Epicondylitis is a painful condition of the elbow that appears as a result of repetitive movements or repetitive lifting of weight (overuse of the hands). Some people perform the same repetitive movement daily either because of their job or some activity, which causes micro-injuries leading gradually to inflammation, microtears, and mucoid degeneration of the tendon.
It is more common in women and in people aged 30-50 years.
It occurs in athletes and manual workers who follow a specific movement pattern daily and for long hours. Some professions frequently affected by epicondylitis include plumbers, painters, butchers, carpenters, cooks, pianists, and secretaries (and generally those who work many hours on a computer). Sports commonly linked to epicondylitis are tennis, golf, throwing sports, swimming, fencing, and climbing.
However, there are cases where someone develops the condition without being a manual worker or athlete (idiopathic epicondylitis).
Epicondylitis / Types
There are two types of epicondylitis depending on where it appears: medial (inner) and lateral (outer). On both sides of the elbow are the epicondyles (medial and lateral epicondyles), which are two bony prominences from which the forearm muscles (the part from the elbow to the wrist) originate.
Lateral epicondylitis, which is more common, is a tendinitis or tendinopathy (inflammation–degeneration of the tendons) of the forearm muscles that extend the elbow (extensors) and attach to the lateral epicondyle. It is also known as tennis elbow. The pain starts from the tendon on the outer side of the elbow and may extend to the forearm and wrist.
Medial epicondylitis is tendinitis of the muscles that flex the wrist, rotate the forearm inward (pronation), and originate on the inner side of the elbow. It is known as golfer’s elbow. The inflammation is located where the tendons originate from the epicondyle on the medial side of the elbow.
Symptoms
The main symptoms are elbow pain, which may extend to the forearm and wrist during hand use, and weakness in the wrist when the patient tries to grasp an object. These symptoms develop gradually and worsen with continued use of the hand. In some cases, even a handshake can be very painful.
In lateral epicondylitis, the patient may feel pain even when trying to hold a glass or grasp a doorknob. In medial epicondylitis, mild stiffness and more rarely, numbness in the fingers may coexist.
Diagnosis
Epicondylitis is usually diagnosed by a simple clinical examination by a doctor. During the exam, the doctor performs tests for local tenderness on both the medial and lateral sides of the elbow, as well as specific resisted flexion and extension tests of the elbow. The patient’s medical history combined with the clinical examination is usually enough for diagnosis.
If there is doubt, the doctor may request MRI, ultrasound, or X-rays to rule out other conditions. More rarely, a nerve conduction study—electromyography—may be necessary to exclude nerve compression.
Treatment and Management
Initially, treatment of epicondylitis involves avoiding the activity that caused it.
If the pain is severe, the patient may need to take analgesics and anti-inflammatory medication. Additionally, applying ice (ice therapy) 3-4 times daily for 15 minutes each time can help.
It is important to determine whether the movement or technique used is incorrect and causes the injury. Especially in sports, the patient should ask a coach to explain the proper movement (e.g., how to hold the racket correctly). Also, equipment adjustment may be necessary, for example, using a smaller or softer tennis racket.
Most patients (especially with lateral epicondylitis) will notice symptom improvement by following simple advice such as rest, ice, anti-inflammatory medication, stretches, and eccentric strengthening exercises.
Even if improvement occurs, patients should continue doing exercises and try to reduce the movements that cause the problem because there is a risk of recurrence and chronicity.
Effective are also gentle stretches followed by eccentric strengthening exercises. It is advisable that these be taught by a physical therapist to avoid further injury.
Physical therapists can also help reduce pain and promote tendon healing using various methods, mainly shock wave therapy and manual therapy.
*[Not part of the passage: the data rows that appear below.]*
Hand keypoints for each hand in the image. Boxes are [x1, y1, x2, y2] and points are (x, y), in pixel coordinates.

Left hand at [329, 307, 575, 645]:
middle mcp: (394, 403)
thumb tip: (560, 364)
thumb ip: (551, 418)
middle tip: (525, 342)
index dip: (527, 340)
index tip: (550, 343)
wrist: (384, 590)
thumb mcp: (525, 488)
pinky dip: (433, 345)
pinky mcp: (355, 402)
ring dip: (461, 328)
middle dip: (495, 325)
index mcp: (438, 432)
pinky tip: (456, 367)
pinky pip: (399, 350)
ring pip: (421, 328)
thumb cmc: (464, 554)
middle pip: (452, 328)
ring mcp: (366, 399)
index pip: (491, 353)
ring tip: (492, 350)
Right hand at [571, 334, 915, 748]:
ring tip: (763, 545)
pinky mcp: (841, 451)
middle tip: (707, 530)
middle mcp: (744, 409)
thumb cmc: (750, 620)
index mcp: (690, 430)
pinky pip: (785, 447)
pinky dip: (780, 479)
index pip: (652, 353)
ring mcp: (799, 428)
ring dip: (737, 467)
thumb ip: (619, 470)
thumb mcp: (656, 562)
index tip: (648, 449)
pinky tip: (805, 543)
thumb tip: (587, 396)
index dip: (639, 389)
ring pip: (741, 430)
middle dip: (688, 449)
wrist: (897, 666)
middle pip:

If the patient cannot avoid the activity that aggravates the epicondylitis, a special brace for epicondylitis (counterforce brace) can be worn during the aggravating movement.
If these methods are ineffective, injectable treatment with P.R.P (Platelet-Rich Plasma) in the injured area may be applied. The procedure usually takes less than 20 minutes, is painless, does not cause allergic reactions, and has no complications.
Less commonly, corticosteroid injections may be given.
Surgical Treatment
If 6 months of conservative treatment pass without symptom improvement, a minimally invasive surgery may be required. During this procedure, using microscopic instruments and very small incisions, the scarred and degenerated tissue is removed, and the healthy tendon is reattached to the epicondyle. The patient can usually be discharged the same day.
Cost of Treatment
The appropriate doctors for treating epicondylitis are orthopedic surgeons and physiatrists. The role of the physical therapist is also very important, who in cooperation with the doctor completes the therapeutic regimen for the patient.
The cost of epicondylitis treatment depends on the therapeutic approach. The cost of medications and physical therapy sessions should also be considered.